### Consegna
Rispondi in breve alle domande sull'estratto relativo alla Biennale di Venezia.
1. Di che colore è dipinta la barca che si muove nelle acque dell'Arsenale?
2. Chi ha concepito la performance descritta all'inizio?
3. Chi è il direttore artistico di questa edizione della mostra?

55. Esposizione Internazionale d’Arte di Venezia – Fotografia all’Arsenale e al Padiglione Centrale Giardini

Una barca dipinta di azzurro si muove lentamente nelle placide acque che bagnano l’Arsenale di Venezia. Sopra di essa alcuni musicisti, che suonano strumenti a fiato, eseguono un brano (in loop) che riempie, grazie ai toni bruniti dei flicorni, del trombone e dei corni, l’aria calma che avvolge le banchine.
Quella appena descritta è la perfomance concepita da Ragnar Kjartansson per la 55. Esposizione Internazionale d’Arte Cinematografica di Venezia, un’opera dai tratti eterei e fuori dal tempo che racchiude in una sola azione espressiva tradizione islandese e storia veneziana e che allude a una sorta di armonia visivo-sonora di alto lirismo.

Abbiamo voluto iniziare le nostre riflessioni sulla Biennale d’Arte 2013 da uno degli eventi più profondi e stimolanti visti nei giorni d’apertura per porre alla vostra attenzione la qualità e l’articolazione delle proposte artistiche che in questa edizione caratterizzano la grande mostra veneziana, soprattutto grazie al all’audacia e alla creatività del giovane direttore artistico Massimiliano Gioni. Quest’ultimo ha saputo con il suo “palazzo enciclopedico” comporre una Biennale fuori dai soliti canoni dello star-system dell’arte contemporanea ed estranea al concetto di accumulazione espositiva che ha spesso contraddistinto la Biennale nelle ultime edizioni.

### Materiale
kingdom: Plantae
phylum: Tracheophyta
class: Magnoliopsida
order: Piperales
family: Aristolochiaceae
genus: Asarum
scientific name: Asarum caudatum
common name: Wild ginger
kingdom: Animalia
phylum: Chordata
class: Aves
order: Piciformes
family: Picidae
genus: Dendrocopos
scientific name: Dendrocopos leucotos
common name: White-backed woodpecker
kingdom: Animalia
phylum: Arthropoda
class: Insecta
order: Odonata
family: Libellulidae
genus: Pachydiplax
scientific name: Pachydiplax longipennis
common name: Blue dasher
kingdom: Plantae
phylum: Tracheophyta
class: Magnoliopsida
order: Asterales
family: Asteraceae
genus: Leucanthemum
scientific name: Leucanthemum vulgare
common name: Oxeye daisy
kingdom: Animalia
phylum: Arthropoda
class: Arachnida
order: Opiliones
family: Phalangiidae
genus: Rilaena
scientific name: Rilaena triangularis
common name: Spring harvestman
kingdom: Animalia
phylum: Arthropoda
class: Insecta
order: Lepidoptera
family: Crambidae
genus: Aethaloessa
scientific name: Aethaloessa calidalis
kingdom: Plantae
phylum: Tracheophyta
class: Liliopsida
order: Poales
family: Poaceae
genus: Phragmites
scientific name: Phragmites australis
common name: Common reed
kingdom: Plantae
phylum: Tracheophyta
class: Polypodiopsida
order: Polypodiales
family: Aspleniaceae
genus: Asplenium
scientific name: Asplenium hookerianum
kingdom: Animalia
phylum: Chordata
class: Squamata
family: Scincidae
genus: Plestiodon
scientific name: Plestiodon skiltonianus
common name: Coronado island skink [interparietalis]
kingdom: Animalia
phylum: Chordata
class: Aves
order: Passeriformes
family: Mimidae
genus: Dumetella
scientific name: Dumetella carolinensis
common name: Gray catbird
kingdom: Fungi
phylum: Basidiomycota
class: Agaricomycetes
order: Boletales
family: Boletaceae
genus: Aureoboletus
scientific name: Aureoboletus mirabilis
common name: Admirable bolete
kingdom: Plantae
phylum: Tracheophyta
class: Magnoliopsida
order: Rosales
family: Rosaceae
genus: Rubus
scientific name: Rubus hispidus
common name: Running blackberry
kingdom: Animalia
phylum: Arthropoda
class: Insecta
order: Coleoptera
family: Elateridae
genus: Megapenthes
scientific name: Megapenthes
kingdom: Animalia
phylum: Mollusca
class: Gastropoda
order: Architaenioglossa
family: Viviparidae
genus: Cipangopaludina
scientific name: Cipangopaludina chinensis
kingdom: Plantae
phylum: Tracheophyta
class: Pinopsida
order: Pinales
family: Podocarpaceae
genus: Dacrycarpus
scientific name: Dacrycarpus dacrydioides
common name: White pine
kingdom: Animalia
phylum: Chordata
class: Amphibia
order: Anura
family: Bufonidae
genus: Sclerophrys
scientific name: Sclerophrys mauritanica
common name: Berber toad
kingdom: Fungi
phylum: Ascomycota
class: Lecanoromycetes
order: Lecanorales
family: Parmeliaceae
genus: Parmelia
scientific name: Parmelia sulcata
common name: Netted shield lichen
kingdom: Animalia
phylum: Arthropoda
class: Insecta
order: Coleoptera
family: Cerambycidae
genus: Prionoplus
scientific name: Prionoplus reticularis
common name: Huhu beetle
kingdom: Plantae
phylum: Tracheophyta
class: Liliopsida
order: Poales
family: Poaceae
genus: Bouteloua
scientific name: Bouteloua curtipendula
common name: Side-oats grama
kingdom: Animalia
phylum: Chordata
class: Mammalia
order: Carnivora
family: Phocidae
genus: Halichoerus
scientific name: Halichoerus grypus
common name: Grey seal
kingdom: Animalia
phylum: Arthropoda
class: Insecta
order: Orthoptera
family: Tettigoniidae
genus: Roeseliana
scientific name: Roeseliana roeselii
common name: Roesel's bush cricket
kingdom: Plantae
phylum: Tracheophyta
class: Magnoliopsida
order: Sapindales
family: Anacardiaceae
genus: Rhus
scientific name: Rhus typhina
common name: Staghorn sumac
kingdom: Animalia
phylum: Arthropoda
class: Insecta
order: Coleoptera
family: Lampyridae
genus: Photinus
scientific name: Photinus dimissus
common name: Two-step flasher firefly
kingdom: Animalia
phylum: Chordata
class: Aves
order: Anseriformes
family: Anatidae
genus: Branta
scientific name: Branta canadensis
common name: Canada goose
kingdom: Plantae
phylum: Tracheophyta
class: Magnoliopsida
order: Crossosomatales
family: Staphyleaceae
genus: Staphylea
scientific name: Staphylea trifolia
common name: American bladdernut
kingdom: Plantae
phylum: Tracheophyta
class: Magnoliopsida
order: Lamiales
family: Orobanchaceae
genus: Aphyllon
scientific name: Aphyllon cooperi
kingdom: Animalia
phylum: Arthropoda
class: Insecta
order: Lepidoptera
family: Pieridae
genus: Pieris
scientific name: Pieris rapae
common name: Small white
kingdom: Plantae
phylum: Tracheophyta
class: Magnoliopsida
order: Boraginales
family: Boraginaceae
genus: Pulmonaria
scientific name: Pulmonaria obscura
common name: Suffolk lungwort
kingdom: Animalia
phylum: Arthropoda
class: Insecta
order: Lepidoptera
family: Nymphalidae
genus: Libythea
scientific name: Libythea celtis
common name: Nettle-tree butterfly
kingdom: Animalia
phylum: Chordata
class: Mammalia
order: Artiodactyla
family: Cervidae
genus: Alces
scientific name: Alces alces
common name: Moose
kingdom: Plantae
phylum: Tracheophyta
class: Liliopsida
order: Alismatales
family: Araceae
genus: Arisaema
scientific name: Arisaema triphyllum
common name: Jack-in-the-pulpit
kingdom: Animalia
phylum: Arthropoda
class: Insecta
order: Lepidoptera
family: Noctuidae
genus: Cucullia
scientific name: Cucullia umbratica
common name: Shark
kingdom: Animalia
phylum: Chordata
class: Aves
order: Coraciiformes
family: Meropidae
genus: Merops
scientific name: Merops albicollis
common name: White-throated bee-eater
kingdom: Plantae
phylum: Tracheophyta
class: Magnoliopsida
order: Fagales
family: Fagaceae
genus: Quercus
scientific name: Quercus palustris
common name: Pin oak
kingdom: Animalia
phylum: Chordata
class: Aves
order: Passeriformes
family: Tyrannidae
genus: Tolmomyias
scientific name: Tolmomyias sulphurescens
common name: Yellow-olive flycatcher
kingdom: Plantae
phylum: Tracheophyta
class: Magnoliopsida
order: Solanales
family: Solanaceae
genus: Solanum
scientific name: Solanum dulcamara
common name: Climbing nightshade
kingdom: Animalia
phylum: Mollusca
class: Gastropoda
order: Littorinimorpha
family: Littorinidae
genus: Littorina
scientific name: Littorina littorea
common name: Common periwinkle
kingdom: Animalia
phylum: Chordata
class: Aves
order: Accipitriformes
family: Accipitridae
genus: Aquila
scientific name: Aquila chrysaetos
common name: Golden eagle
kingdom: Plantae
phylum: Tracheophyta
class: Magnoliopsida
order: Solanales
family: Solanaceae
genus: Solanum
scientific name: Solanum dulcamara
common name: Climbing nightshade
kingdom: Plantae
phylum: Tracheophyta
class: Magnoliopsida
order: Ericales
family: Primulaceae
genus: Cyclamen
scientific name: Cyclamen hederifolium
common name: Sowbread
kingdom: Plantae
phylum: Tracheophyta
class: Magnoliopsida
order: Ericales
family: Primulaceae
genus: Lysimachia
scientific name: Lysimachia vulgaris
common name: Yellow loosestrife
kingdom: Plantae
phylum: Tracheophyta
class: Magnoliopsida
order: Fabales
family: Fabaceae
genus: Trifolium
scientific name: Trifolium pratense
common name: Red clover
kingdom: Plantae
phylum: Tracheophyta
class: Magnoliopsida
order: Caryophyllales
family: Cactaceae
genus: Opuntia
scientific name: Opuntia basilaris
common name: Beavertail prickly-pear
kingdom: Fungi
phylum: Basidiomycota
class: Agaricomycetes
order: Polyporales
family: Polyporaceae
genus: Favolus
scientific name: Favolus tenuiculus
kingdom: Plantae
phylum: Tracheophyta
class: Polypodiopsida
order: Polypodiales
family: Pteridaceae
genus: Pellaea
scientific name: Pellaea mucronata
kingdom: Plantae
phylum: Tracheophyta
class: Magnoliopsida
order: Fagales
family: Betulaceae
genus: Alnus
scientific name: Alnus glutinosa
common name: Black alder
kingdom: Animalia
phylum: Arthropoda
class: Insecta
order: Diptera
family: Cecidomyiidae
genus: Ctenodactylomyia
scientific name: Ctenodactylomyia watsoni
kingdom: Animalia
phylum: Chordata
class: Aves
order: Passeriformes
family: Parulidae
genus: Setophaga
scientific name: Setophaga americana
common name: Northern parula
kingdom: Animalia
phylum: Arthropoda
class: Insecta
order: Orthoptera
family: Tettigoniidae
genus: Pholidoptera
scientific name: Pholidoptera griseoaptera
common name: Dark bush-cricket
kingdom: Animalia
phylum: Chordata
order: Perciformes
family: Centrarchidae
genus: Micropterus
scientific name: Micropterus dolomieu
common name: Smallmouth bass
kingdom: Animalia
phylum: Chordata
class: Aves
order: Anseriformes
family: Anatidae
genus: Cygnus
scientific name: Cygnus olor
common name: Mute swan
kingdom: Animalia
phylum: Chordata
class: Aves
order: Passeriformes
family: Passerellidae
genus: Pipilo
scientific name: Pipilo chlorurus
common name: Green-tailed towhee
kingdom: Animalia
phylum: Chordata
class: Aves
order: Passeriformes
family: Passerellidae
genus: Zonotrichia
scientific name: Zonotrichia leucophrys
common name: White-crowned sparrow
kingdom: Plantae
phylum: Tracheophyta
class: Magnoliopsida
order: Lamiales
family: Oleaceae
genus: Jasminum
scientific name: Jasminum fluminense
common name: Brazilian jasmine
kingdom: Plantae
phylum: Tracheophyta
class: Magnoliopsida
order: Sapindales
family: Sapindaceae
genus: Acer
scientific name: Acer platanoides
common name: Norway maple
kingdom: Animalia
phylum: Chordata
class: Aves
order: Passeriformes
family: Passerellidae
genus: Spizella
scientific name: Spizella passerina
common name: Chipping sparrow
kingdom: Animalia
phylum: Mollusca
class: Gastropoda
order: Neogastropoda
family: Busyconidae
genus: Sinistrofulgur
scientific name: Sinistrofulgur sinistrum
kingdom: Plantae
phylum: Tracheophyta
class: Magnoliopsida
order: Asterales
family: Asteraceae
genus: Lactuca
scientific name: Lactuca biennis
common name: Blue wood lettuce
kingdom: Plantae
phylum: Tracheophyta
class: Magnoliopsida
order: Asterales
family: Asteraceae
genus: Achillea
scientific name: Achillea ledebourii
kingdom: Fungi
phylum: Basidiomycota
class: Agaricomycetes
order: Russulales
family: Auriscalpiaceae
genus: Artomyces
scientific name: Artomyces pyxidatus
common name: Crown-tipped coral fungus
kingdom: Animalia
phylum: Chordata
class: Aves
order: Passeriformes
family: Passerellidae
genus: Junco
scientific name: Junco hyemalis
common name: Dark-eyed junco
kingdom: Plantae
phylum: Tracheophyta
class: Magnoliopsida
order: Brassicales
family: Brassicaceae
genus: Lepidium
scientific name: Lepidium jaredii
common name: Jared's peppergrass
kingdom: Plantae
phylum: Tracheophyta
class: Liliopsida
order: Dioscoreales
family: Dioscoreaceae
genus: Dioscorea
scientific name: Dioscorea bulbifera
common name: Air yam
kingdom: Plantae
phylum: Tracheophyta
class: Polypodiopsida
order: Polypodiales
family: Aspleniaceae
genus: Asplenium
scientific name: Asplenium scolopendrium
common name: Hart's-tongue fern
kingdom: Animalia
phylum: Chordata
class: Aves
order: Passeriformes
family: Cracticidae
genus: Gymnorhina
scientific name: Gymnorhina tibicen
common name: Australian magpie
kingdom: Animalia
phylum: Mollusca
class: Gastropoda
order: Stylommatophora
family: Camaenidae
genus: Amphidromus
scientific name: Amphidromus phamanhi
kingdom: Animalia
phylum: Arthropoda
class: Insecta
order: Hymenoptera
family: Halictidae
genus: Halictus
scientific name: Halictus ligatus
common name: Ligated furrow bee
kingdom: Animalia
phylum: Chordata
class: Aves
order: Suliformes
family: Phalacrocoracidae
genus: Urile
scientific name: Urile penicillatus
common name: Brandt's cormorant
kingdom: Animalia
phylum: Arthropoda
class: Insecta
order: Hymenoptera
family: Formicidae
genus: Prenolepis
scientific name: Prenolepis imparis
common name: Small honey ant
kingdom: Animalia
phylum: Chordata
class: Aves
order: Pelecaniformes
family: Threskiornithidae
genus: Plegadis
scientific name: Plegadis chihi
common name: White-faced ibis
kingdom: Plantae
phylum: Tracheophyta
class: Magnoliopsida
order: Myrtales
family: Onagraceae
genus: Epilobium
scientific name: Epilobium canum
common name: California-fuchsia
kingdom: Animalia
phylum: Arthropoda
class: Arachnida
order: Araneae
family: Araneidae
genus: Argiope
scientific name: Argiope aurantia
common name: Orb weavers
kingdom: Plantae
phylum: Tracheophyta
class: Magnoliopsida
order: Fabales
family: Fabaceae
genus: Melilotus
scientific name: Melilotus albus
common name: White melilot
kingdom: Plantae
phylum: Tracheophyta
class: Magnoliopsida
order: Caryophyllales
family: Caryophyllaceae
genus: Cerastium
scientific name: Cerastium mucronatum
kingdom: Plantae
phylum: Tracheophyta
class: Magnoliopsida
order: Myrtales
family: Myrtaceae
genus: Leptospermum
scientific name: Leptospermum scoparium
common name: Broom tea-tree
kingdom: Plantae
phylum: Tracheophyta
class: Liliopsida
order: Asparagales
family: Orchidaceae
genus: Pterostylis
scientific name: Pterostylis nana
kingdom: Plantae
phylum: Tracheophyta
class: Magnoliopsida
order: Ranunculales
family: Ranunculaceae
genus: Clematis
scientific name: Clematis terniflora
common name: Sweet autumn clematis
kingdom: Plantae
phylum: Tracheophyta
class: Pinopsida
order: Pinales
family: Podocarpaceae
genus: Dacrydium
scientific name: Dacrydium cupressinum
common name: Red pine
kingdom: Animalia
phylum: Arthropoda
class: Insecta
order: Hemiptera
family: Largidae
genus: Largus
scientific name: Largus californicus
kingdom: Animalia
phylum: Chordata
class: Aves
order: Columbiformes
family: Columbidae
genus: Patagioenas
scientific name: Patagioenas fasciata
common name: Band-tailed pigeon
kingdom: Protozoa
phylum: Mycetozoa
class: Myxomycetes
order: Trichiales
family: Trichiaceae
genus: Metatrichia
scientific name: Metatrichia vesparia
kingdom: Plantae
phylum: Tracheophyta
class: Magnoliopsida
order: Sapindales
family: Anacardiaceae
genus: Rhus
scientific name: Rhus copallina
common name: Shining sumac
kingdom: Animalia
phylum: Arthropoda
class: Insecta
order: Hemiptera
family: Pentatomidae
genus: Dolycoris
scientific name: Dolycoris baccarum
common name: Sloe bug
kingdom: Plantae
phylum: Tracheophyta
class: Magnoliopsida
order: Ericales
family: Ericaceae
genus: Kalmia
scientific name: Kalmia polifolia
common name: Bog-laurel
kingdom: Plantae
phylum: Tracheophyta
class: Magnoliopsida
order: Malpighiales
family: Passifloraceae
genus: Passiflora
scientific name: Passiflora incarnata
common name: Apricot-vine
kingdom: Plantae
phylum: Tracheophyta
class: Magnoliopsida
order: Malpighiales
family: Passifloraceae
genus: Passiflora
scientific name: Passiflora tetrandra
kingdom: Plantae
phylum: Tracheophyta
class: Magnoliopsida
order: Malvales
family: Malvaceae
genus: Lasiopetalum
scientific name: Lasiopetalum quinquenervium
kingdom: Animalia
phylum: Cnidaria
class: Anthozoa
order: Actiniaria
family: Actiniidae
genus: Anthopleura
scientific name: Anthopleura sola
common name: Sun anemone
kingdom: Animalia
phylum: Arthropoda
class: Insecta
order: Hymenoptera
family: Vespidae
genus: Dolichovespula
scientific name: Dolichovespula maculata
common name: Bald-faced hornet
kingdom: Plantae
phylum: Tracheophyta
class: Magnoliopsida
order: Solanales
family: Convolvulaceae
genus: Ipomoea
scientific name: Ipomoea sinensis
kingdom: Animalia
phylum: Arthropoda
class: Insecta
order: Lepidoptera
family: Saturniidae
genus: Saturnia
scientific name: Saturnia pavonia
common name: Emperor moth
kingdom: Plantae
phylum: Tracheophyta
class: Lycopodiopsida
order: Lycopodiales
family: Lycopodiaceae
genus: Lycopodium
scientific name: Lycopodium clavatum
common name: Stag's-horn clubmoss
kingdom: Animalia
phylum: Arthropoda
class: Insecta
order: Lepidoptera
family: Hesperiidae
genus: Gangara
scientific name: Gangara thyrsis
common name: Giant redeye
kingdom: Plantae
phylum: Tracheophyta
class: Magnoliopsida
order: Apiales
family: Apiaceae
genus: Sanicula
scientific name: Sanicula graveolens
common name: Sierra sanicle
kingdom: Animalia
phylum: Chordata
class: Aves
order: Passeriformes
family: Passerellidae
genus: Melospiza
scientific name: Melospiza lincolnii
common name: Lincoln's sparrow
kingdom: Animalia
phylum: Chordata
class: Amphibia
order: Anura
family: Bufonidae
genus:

### Soluzione
1. Azzurro.
2. Ragnar Kjartansson.
3. Massimiliano Gioni.